Northern Prairie Wildlife Research Center
The beautiful closed or "bottle" gentian is one of our showiest late-season flowers. The plant is restricted to the eastern half of North Dakota, but is generally distributed from Saskatchewan to Quebec and southward to Georgia and Arkansas.
A perennial, closed gentian is at home in rich low prairies, meadows, and woodland openings. Heavy yellow roots penetrate deeply underground. Plants attain a height of two feet on favorable sites. Pairs of 1 to 3-inch-long leaves are found along the full length of the rather stout stems. Amid the upper pairs of leaves appear clusters of up to a dozen blue flowers. Each flower has a pleated appearance and is about 1 1/2 inches long. The flowers appear closed due to inward-projecting lobes at the tops of the united petals.

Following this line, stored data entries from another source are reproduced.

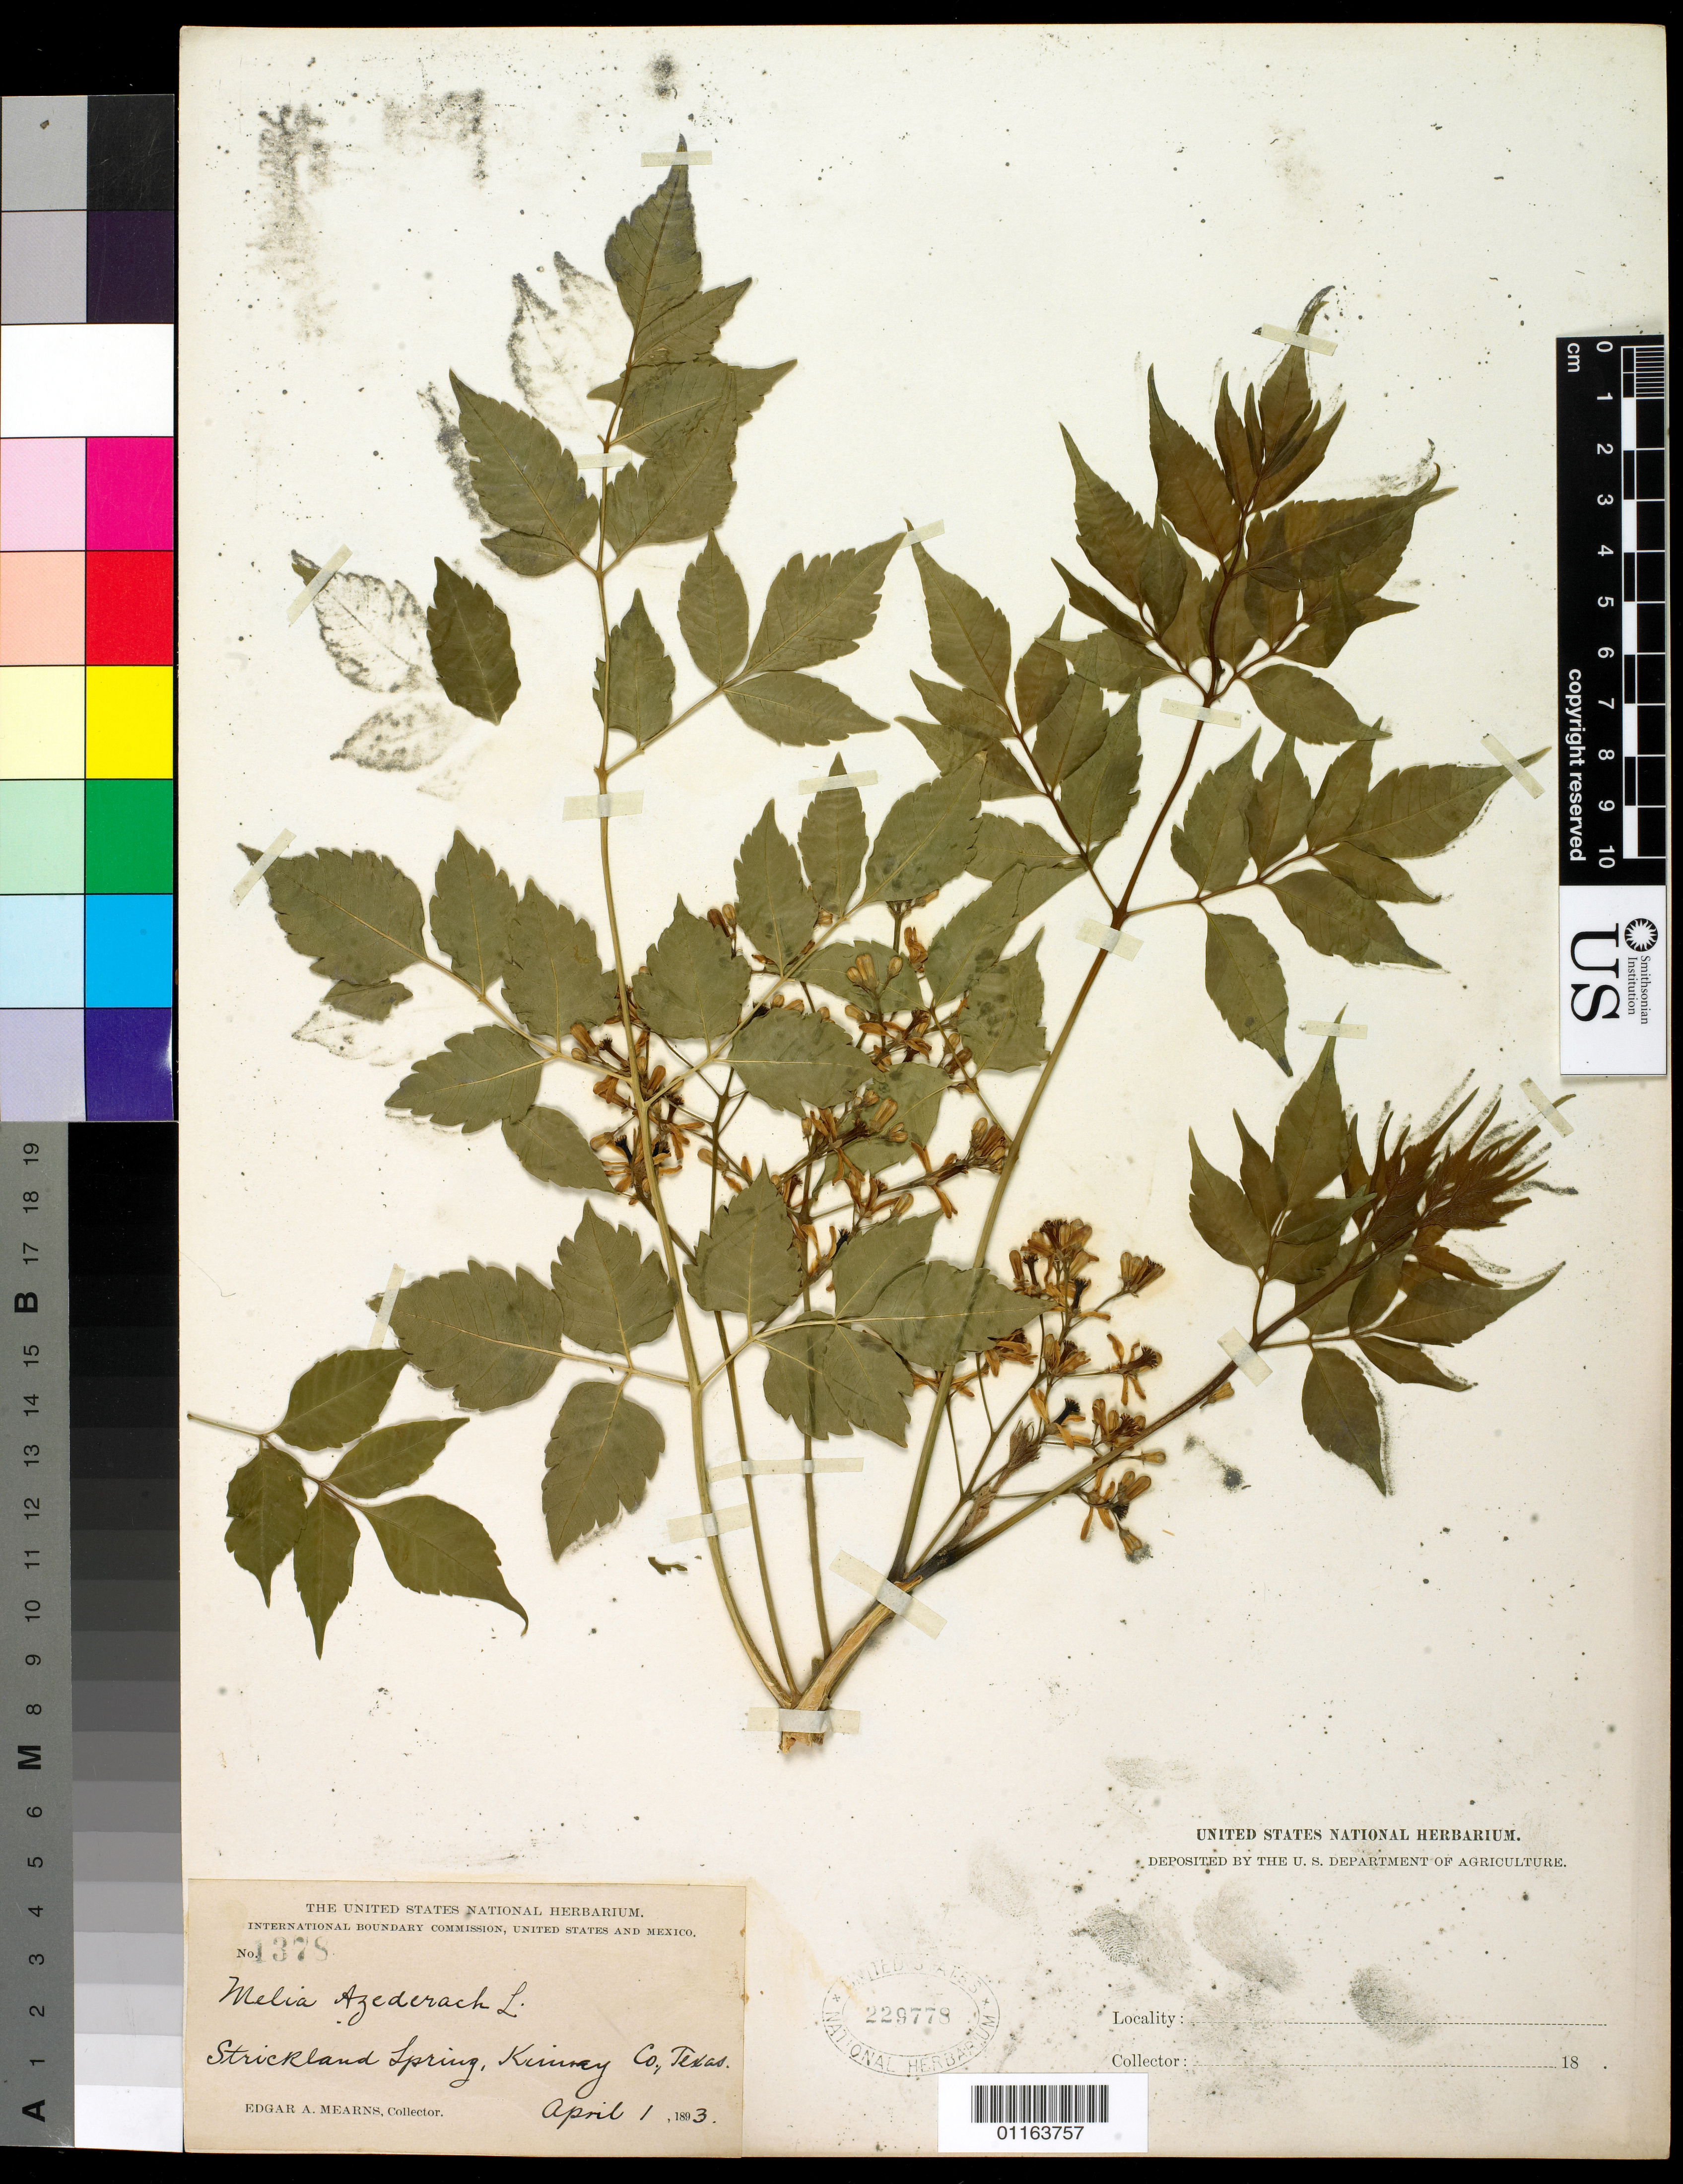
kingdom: Plantae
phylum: Tracheophyta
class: Magnoliopsida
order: Sapindales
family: Meliaceae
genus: Melia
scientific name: Melia azedarach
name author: L.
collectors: E. A. Mearns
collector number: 1378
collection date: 1893-04-01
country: United States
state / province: Texas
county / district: Kinney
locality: Strickland Spring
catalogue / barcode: US 229778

Look for closed gentian in September and sometimes well into October. This plant does best in idle or lightly grazed situations in the grasslands. Amerindians in Wisconsin used the roots for snakebite; others have employed the root extract as a tonic bitter used to promote the appetite and stimulate digestion.
The gentian family (Gentianaceae) derives its name from King Gentius of Illyria who, according to Pliny, discovered the medicinal virtues of these plants. The species was first described for science by the German botanist Professor August Grisebach (1814-1879), who dedicated the specific epithet to Henry Andrews (1794-1830), an eminent English botanical artist and engraver.